> [Passage]:
++++++++++

Interim Update of August 28, 2001: Citizens' response, as reported by the Associated Press and Reuters, is that Citizens Mortgage Corp. makes Citizens' lending record look better. We disagree. According to data filed by Citizens Mortgage Corp. (CMC) under the Home Mortgage Disclosure Act (HMDA), for conventional home purchase loans in the Providence, RI Metropolitan Statistical Area ("MSA") in 2000, CMC's denial rate for African Americans was 4.83 times higher than for whites; for Latinos, it was 4.48 times higher than for whites. For refinance loans in the Providence MSA, CMC's denial rate for Latinos was nine times higher than for whites. For refinance loans in the Boston, Massachusetts MSA in 2000, even cumulating CMC with Citizens Bank of Massachusetts, Citizens' denial rate disparity between African Americans and whites for refinance loans was higher than for the aggregate (all lenders) in this MSA in 2000. In fact, the comments filed on August 27 include an analysis of CMC in 19 MSAs. This analysis will be further elaborated in reply to the response that Citizens will be submitting.

      Citizens also responded that "while Greenwich Capital Markets and Citizens share a parent company, the two businesses are otherwise independent." Frankly, that's akin to saying that Citibank and Salomon Smith Barney are "independent," despite "sharing" Citigroup as a parent company. The American Banker of August 28 (Patrick Reilly) reports that "[a] representative of Citizens Financial who is knowledgeable about the challenge did not return telephone calls seeking comment."

August 20, 2001

     In Singapore, Morgan Chase "under-priced" Merrill Lynch, and won a piece of the lending for United Overseas Bank's $5.7 billion takeover of Overseas Union Bank, to create that country's largest bank. UOB is expected to fork out fees of between S$15 million and S$18 million in the deal. As part of the deal, JP Morgan won a mandate for UOB's S$750 million Singapore dollar bond issue, to be priced next week. Anti-competitive over-concentration, and layoffs, in one country is apparently not enough -- it must be exported!

     From the mail bag this week, regarding a previous (6/18/01) ICP report:

Your item for June 18, 2001: And, in Singapore, Oversea-Chinese Banking Corp. announced a $2.7 billion takeover bid for the nation's smallest bank, Keppel Capital Holdings Ltd.. This consolidation is being driven by inroads by HSBC, ABN Amro and Citigroup.

You have the causality reversed. Actually, what is happening is that the Singaporean government has been exhorting the "Big 4" + Keppel Tat lee Bank to merge into two large banks that could be major regional powers. It believes that Singapore is too small to support 4+ domesticbanks and if the banks remain independent they will be too small to be hold their own in the region. As it is, DBS, OCBC, UOB and OUB have been buying up family owned and distressed banks (the two often go together) in Hong Kong, the Philippines, and Thailand. It now looks like we will see a "Big 3" in Singapore: DBS, OCBC+KTL, and UOB+OUB. This is after the government arranged the merger of DBS (which it controls) with Postbank (which it controlled) and Keppel (which it controlled) with Tat Lee (which had fallen into difficulties).

++++++++++

> [Source records]:

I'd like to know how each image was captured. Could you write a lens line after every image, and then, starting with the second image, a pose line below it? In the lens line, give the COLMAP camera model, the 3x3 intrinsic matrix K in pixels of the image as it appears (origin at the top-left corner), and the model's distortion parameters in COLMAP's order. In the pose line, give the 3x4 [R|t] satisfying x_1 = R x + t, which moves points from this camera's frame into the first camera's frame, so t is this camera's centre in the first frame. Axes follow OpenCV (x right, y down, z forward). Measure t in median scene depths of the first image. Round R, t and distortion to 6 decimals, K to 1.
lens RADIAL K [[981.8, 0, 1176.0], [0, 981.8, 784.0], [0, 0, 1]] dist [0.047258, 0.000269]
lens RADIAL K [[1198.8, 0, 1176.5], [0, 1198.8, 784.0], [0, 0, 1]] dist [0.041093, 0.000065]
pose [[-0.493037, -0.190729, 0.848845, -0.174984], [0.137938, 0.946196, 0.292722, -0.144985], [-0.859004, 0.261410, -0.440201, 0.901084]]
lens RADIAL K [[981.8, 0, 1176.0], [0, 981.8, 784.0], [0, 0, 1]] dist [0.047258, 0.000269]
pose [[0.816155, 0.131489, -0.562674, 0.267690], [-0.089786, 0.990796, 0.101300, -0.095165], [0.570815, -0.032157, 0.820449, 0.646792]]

++++++++++

> [Exercise set]:
[A] Retype the passage on bank lending and mergers from "You have the" up to and including "fallen into difficulties).".
[B] Repeat the listing from its first line up to and including the line with "0.261410, -0.440201, 0.901084]]".

> [Results]:
[A]
You have the causality reversed. Actually, what is happening is that the Singaporean government has been exhorting the "Big 4" + Keppel Tat lee Bank to merge into two large banks that could be major regional powers. It believes that Singapore is too small to support 4+ domesticbanks and if the banks remain independent they will be too small to be hold their own in the region. As it is, DBS, OCBC, UOB and OUB have been buying up family owned and distressed banks (the two often go together) in Hong Kong, the Philippines, and Thailand. It now looks like we will see a "Big 3" in Singapore: DBS, OCBC+KTL, and UOB+OUB. This is after the government arranged the merger of DBS (which it controls) with Postbank (which it controlled) and Keppel (which it controlled) with Tat Lee (which had fallen into difficulties).

[B]
I'd like to know how each image was captured. Could you write a lens line after every image, and then, starting with the second image, a pose line below it? In the lens line, give the COLMAP camera model, the 3x3 intrinsic matrix K in pixels of the image as it appears (origin at the top-left corner), and the model's distortion parameters in COLMAP's order. In the pose line, give the 3x4 [R|t] satisfying x_1 = R x + t, which moves points from this camera's frame into the first camera's frame, so t is this camera's centre in the first frame. Axes follow OpenCV (x right, y down, z forward). Measure t in median scene depths of the first image. Round R, t and distortion to 6 decimals, K to 1.
lens RADIAL K [[981.8, 0, 1176.0], [0, 981.8, 784.0], [0, 0, 1]] dist [0.047258, 0.000269]
lens RADIAL K [[1198.8, 0, 1176.5], [0, 1198.8, 784.0], [0, 0, 1]] dist [0.041093, 0.000065]
pose [[-0.493037, -0.190729, 0.848845, -0.174984], [0.137938, 0.946196, 0.292722, -0.144985], [-0.859004, 0.261410, -0.440201, 0.901084]]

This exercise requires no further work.